Он словно спрашивал, она ли это, прежняя ли она Ино, та, которая растворялась в его объятьях, та, которая позволяла себя целовать на том диване, которая разговаривала с ним ночью на балконе, выслушивая его о давно минувшем. Нет, она была другой, совершенно другой. Она ничего не ответила, закрыла толстую книгу и положила на тумбочку. Взгляд Дейдары непроизвольно скользнул по названию. На английском. Как странно, что она читает на английском. Он вновь посмотрел на нее с мольбой. Это Сасори, точно, Сасори сделал ее такой, какая она сейчас была. Холодной, степенной, с этим застывшим выражением уверенности на лице. Уверенности в себе и своих чувствах. Но он точно разрушит это все, сдерет эту маску с ее лица, покажет, что обманывать себя бессмысленно.
И он уверенно прошел к ее постели и сел на край кровати, взглянув на нее пристально.
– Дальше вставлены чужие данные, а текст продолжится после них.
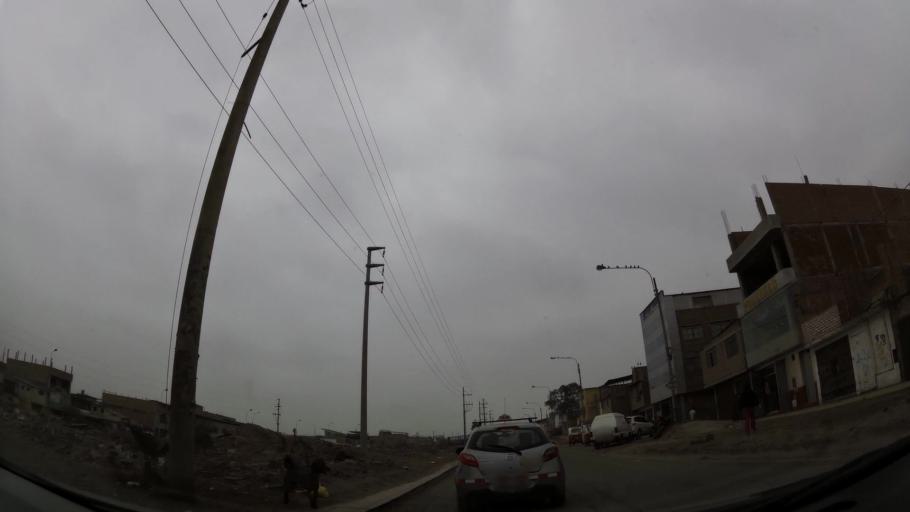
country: PE
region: Lima
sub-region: Lima
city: Surco
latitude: -12.2190
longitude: -76.9262
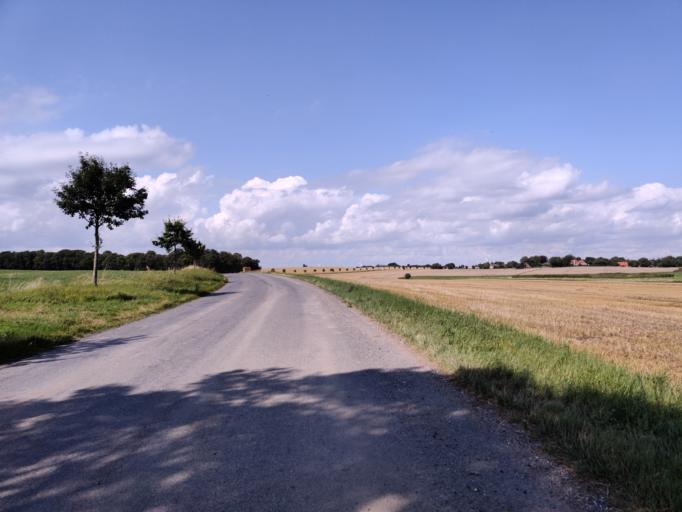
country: DK
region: Zealand
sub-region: Guldborgsund Kommune
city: Nykobing Falster
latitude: 54.6460
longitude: 11.8920
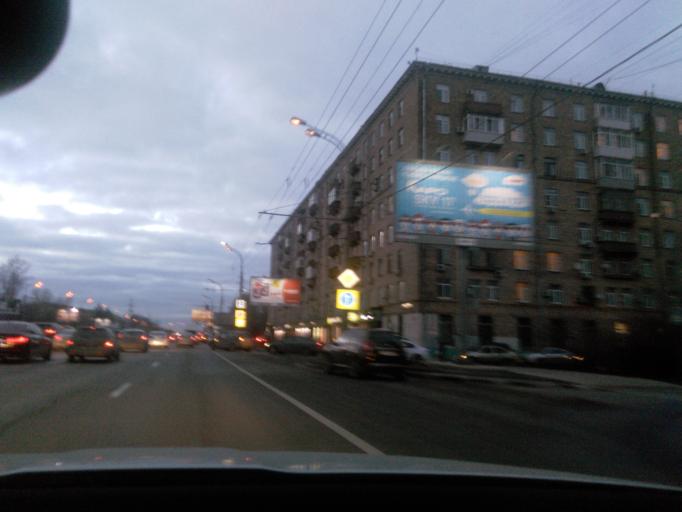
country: RU
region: Moskovskaya
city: Levoberezhnyy
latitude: 55.8327
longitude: 37.4868
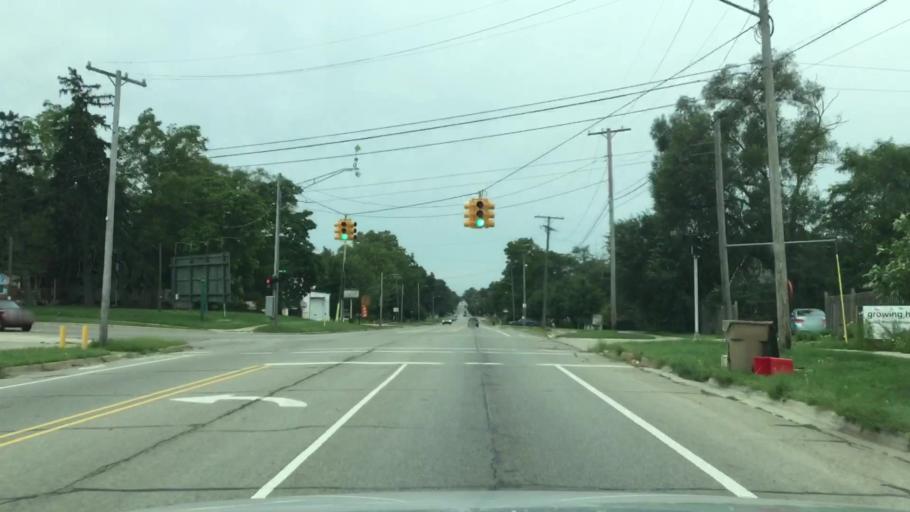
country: US
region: Michigan
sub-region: Washtenaw County
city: Ypsilanti
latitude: 42.2376
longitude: -83.6255
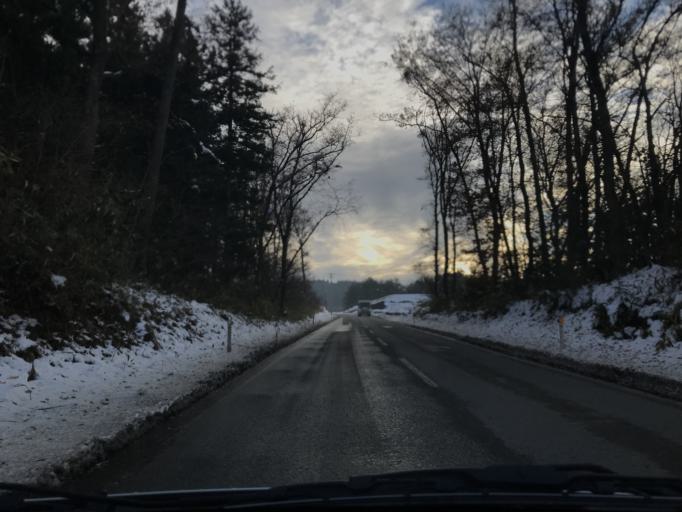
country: JP
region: Iwate
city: Mizusawa
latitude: 39.0554
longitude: 141.0838
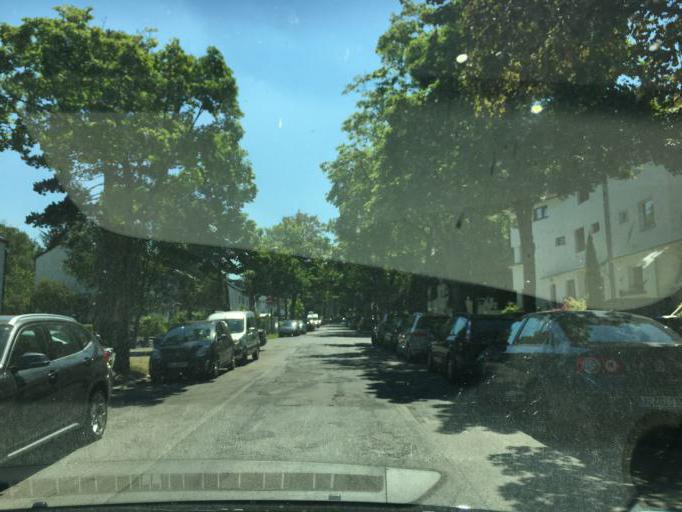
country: DE
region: North Rhine-Westphalia
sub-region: Regierungsbezirk Koln
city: Aachen
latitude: 50.7550
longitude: 6.0912
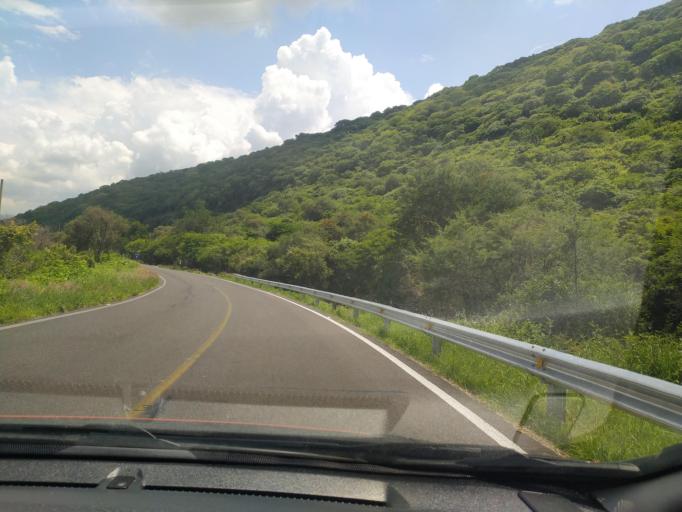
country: MX
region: Jalisco
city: Villa Corona
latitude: 20.3689
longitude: -103.6700
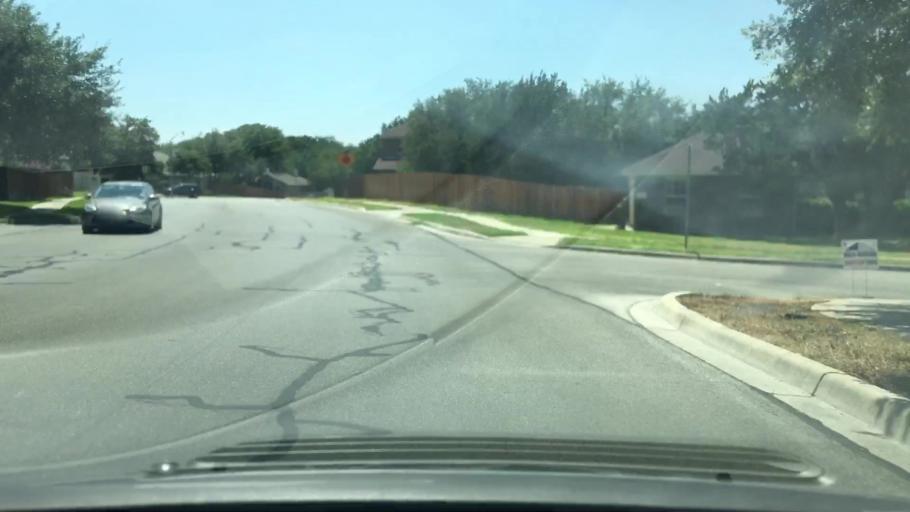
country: US
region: Texas
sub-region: Guadalupe County
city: Cibolo
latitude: 29.5814
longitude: -98.2532
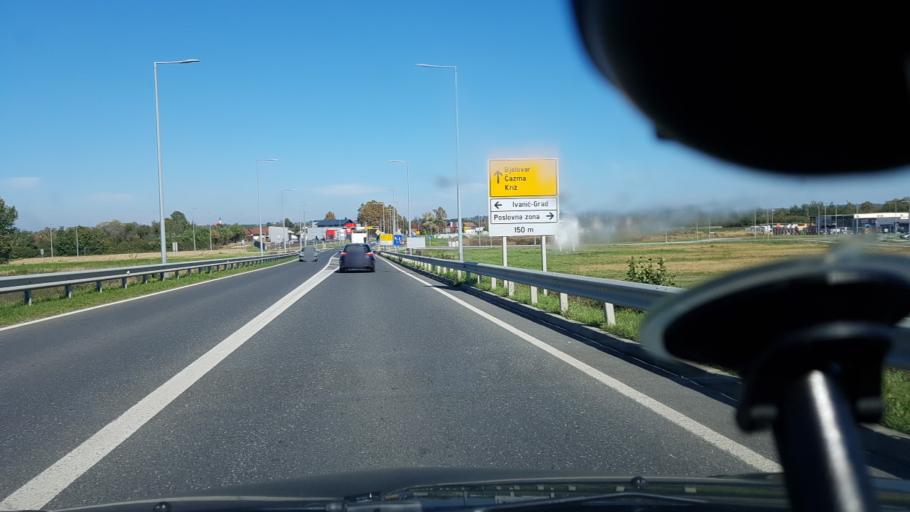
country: HR
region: Zagrebacka
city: Lupoglav
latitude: 45.7057
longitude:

- Пожалуйста, сядь в кресло, - сказала она спокойно. Он не двигался, продолжал смотреть на нее, на сочные губы, которые она перестала кусать. Интересно, целовал ли он ее, касался ли этих губ, которые способны были с ума сводить одним своим видом? От одной только мысли об этом его затошнило и закружилась голова от боли и ненависти. Он до сих пор едва верил, что она спуталась с Акасуной.
- Ты встречаешься с Сасори? – спросил он прямо. Она удивилась, вспыхнула, но вовремя сдержалась и сохранила спокойствие, со скрываемым раздражением произнесла:
- Моя личная жизнь касается лишь меня.
- Да хватит уже этого тона! Ни черта она тебя не касается! – раздраженно повысил голос Дейдара, вставая с кровати и начиная ходить по комнате от окна к двери, выверяя каждый шаг. – У вас есть что-то, или нет?
- Что ты имеешь в виду? – растерянно залепетала она.
- Сама знаешь. Что вы, на свиданки ходите, в кино, за ручки держитесь, голубей кормите? Или что? – он говорил в диком напряжении, раздражаясь с каждым словом всё больше и больше.
- Да, у нас с ним отношения, но это не касается…
- Я так и знал! – прервал взволнованно Дейдара, останавливаясь прямо напротив ее кровати. – Всё-таки этот кретин не лгал.
- Что? – с интересом спросила Ино. – Какой кретин?
- Неважно, - в смятении прошептал Дейдара и вновь заходил по комнате. Он был в чрезвычайном волнении, не зная, как себя повести, что сказать, смотреть ли на нее и как смотреть?
- Послушай, - проговорила она, вставая с кровати. – Успокойся, сядь в кресло и расскажи по порядку, что тебе нужно. – Она подошла к нему и схватила за предплечье, останавливая. Он позволил ее прикосновению взять власть над собой, остановился и поглядел на нее, как будто не узнавая. Она тоже смотрела на него в упор, тщась понять, что на душе у этого странного, фактически чужого ей человека, который вечно так внезапно врывается в ее жизнь, когда там всё наконец упорядочено.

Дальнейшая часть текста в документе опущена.